TEXT SECTION START

Data Portfolio
PEW Research Science Issues Analysis using IBM Watson Analytics
Identification of population subsets based on science knowledge and political and views
Data Source and Description
The original PEW Science Issues dataset consists of 2,002 observations (survey responses) with 57 variables, most of which are categorical, and a case ID. For this assignment cases were selected based on having responded to the question about country satisfaction leaving 1,906 cases. Demographics (16) and survey responses (6 science, 7 country satisfaction, 11 favor/oppose) were selected as they related to science and country satisfaction, all of which are categorical. An additional discrete variable is included that indicates the number of correct answers given in response to science knowledge questions.
Data Exploration
The highest average number of correct answers by region was 4.42 for the Midwest region; the lowest average 4.07 in the Northeast. The top state was North Dakota and the lowest was Hawaii.
The top drivers for number of correct answers are religion and education level followed by marital status and income group.
The number of correct answers is nearly 2 responses higher for respondents indicating frequent internet and email use.
The most important predictive factors for predicting the number of correct answers are age, religion, and sex (34% predictive strength).
The top drivers of country satisfaction are race and political views.
The top predictors of country satisfaction are age, religion and sex (75% predictive strength).
Predicting Country Satisfaction
The most important predictor is political party (.36) followed by the comparison of the US economy to other countries (.19). 13 other factors also aid in prediction primarily variables comparing the US to other countries and views on environmental and science issues, although two have predictor importance of less than .01 (registered to vote, and religious attendance). Political party importance in determining country satisfaction is congruent with the political party differences in the US both at the time of the survey and continuing to present times.

Predicting Science Knowledge
The predictive model for number of correct answers has a much lower predictor strength (34%) than Model 1 (75%).
​
The top predictors by importance are Income Group and Level of Education followed by Religion.
The highest scorers are predicted to be top earners ($75,000 or more) who have a positive view on scientific achievements made in the US.
Respondents with education beyond a college degree are also predicted to score high. In this group, respondents under age 65 are predicted to score higher than those 65 and over. Of the under age 65 respondents those in favor of altering DNA in babies for medical advances scored higher than those who opposed.
The difference in the predicted average number of correct answers range is between .5 higher and 1 higher for non-Christians when compared to Christians.

TEXT SECTION END

EXERCISE DETAILS – In the analysis of the Pew science survey, which region had the highest average number of correct answers? The records below this note come from a different source than the text.

RECORDS SHOWN START

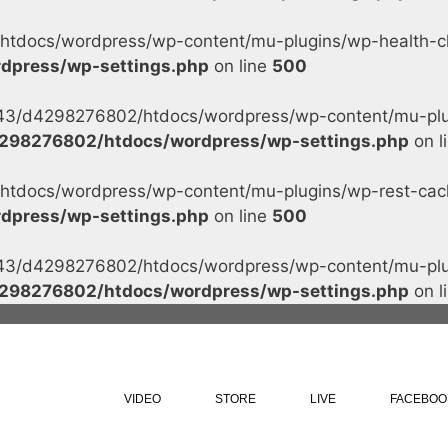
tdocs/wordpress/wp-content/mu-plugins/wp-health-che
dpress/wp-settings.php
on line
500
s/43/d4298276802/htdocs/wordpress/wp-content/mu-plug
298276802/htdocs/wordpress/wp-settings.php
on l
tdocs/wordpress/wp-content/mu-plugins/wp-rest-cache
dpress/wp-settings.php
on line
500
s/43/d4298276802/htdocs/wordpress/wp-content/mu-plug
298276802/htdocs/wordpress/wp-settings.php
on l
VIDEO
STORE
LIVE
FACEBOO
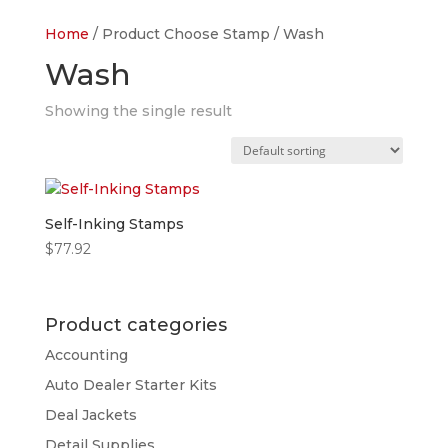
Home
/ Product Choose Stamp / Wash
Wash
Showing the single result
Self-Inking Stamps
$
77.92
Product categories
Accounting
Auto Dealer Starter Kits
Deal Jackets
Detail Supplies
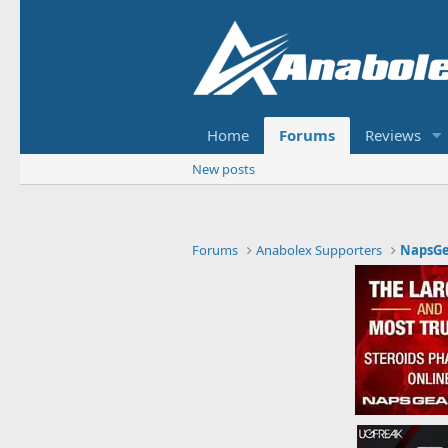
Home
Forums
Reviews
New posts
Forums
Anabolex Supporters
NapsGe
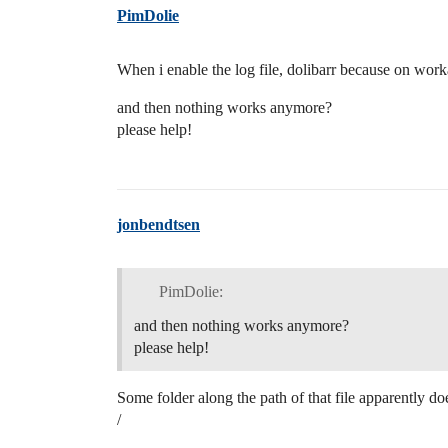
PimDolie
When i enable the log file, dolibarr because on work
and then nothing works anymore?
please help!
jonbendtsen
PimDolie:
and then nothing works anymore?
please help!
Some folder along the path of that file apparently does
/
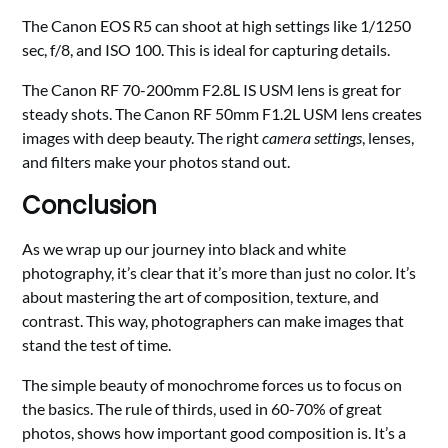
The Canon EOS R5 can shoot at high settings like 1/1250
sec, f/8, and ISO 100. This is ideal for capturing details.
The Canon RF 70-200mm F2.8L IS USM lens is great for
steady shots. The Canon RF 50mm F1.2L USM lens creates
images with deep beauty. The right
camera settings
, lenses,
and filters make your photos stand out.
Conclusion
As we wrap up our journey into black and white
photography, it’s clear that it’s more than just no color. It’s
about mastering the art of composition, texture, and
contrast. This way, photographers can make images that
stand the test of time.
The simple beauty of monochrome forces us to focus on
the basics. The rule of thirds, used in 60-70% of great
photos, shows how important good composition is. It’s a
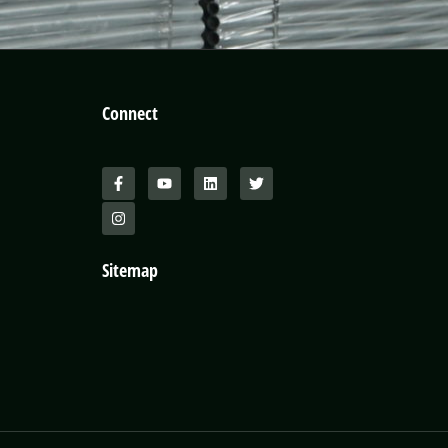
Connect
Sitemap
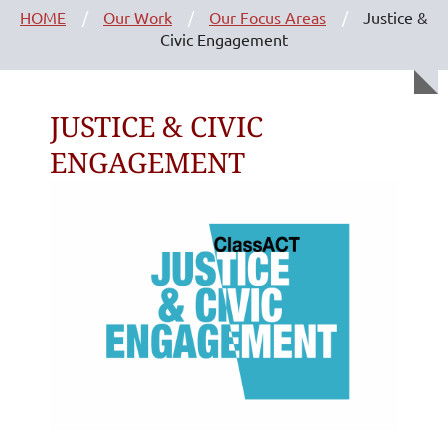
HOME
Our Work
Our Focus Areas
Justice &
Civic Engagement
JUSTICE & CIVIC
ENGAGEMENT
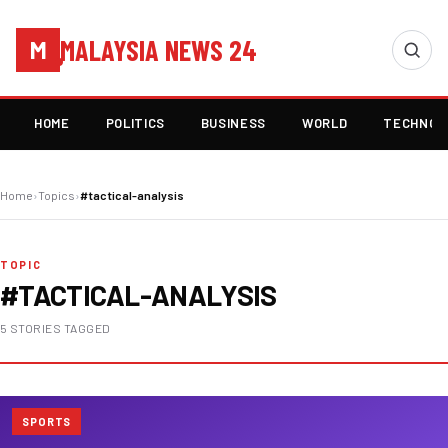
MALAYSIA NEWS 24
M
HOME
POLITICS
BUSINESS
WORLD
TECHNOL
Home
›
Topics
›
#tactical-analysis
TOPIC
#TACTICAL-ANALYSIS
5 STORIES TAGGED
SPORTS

RECORDS SHOWN END
RECORDS SHOWN START

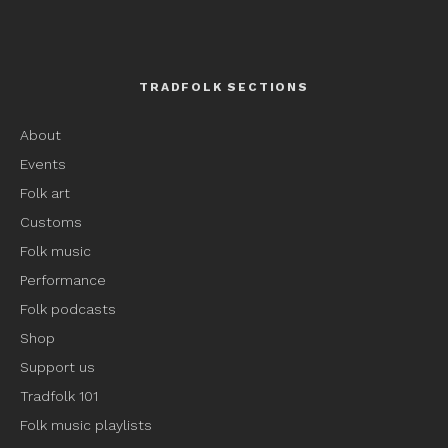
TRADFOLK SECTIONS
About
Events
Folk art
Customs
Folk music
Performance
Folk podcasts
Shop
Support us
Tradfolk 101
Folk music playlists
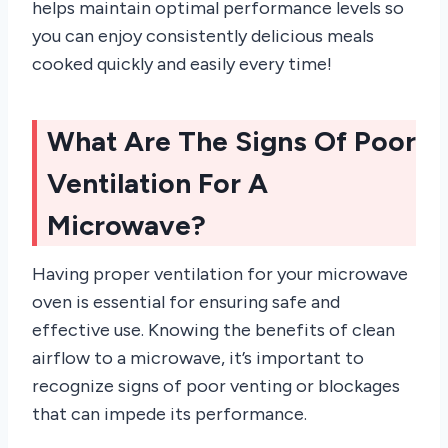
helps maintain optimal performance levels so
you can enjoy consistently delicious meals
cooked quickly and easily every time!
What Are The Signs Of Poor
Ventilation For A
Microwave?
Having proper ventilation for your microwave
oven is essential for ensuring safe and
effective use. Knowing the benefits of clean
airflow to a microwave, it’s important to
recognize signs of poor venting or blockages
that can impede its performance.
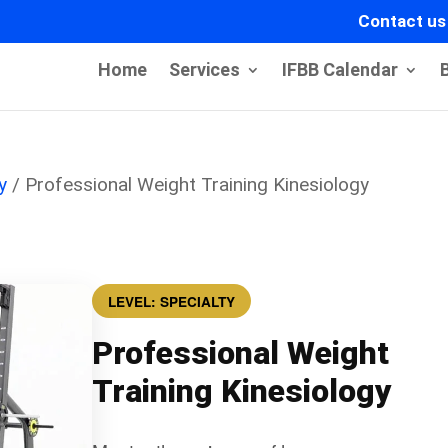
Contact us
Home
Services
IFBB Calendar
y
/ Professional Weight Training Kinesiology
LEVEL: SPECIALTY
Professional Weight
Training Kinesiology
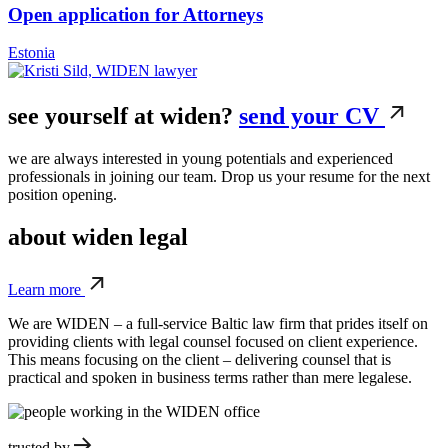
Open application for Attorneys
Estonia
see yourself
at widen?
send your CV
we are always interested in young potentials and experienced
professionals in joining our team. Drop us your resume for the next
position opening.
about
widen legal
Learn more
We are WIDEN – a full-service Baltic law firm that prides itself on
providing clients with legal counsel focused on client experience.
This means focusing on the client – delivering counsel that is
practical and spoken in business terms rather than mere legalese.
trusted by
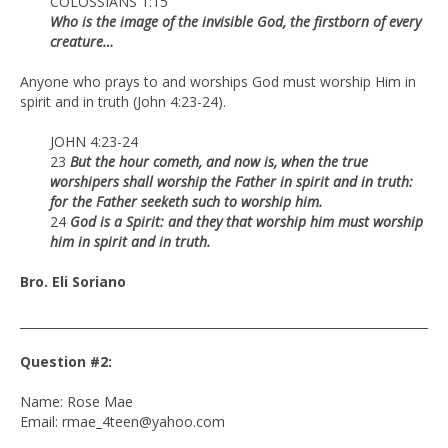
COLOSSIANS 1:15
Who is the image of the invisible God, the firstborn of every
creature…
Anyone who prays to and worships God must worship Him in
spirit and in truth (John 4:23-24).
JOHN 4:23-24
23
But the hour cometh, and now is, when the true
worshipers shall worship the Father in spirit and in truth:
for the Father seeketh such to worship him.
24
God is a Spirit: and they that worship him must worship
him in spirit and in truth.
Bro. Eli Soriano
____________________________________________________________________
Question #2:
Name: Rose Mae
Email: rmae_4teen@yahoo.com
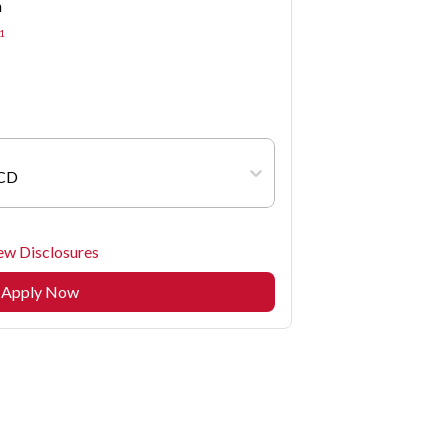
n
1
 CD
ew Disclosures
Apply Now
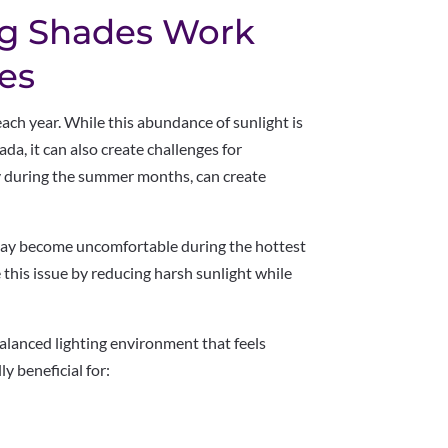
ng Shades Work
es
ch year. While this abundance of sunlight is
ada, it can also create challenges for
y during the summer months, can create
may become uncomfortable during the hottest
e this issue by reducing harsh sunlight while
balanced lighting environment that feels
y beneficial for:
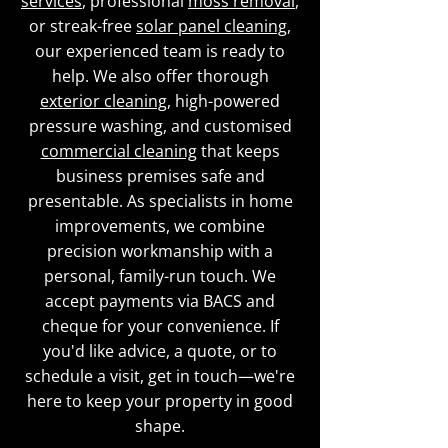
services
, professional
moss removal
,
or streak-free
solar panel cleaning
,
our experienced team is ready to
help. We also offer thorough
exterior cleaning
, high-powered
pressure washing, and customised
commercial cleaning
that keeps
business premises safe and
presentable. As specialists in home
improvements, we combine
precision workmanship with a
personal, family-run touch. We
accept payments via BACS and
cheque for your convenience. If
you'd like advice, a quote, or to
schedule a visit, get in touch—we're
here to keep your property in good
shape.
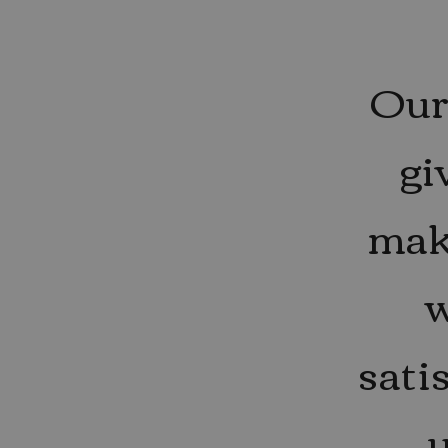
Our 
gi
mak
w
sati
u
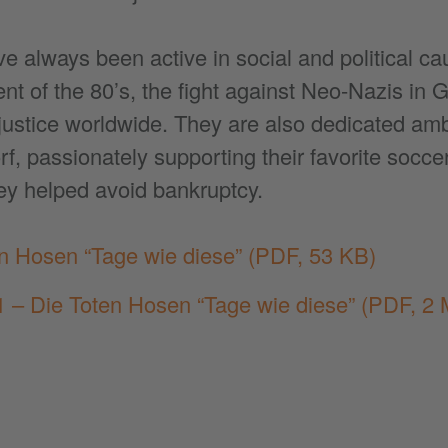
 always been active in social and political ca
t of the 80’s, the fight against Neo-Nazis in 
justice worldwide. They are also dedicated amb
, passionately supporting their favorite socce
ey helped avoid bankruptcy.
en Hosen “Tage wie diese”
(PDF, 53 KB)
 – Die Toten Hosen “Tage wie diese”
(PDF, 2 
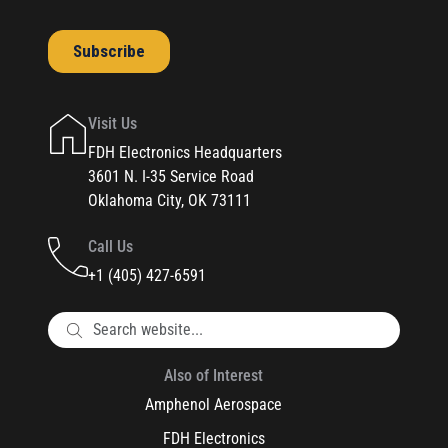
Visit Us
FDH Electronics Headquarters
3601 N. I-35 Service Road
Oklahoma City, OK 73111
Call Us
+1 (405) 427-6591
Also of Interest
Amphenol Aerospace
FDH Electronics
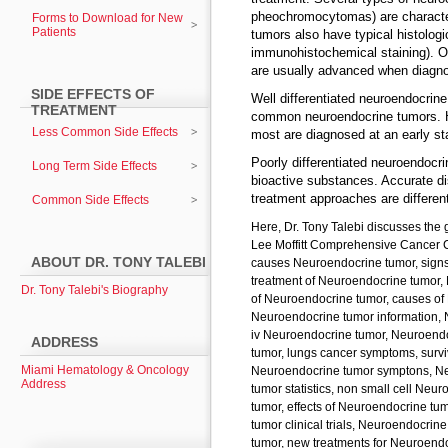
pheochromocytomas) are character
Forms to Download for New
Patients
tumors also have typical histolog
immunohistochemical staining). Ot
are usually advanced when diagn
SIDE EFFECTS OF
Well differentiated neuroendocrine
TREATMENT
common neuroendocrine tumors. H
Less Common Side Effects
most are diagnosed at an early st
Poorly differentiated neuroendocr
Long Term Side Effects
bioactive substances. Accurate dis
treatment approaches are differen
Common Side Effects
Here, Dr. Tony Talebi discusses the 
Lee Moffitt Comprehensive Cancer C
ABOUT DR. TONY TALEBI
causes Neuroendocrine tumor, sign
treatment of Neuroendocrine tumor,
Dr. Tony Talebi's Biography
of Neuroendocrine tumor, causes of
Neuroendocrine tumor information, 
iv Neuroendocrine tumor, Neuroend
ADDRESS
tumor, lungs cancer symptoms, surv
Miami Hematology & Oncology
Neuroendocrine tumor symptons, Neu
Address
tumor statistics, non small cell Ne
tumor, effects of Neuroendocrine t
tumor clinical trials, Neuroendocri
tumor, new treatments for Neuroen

RECORDS SHOWN END

EXERCISE ANSWER – The Midwest, with an average of 4.42.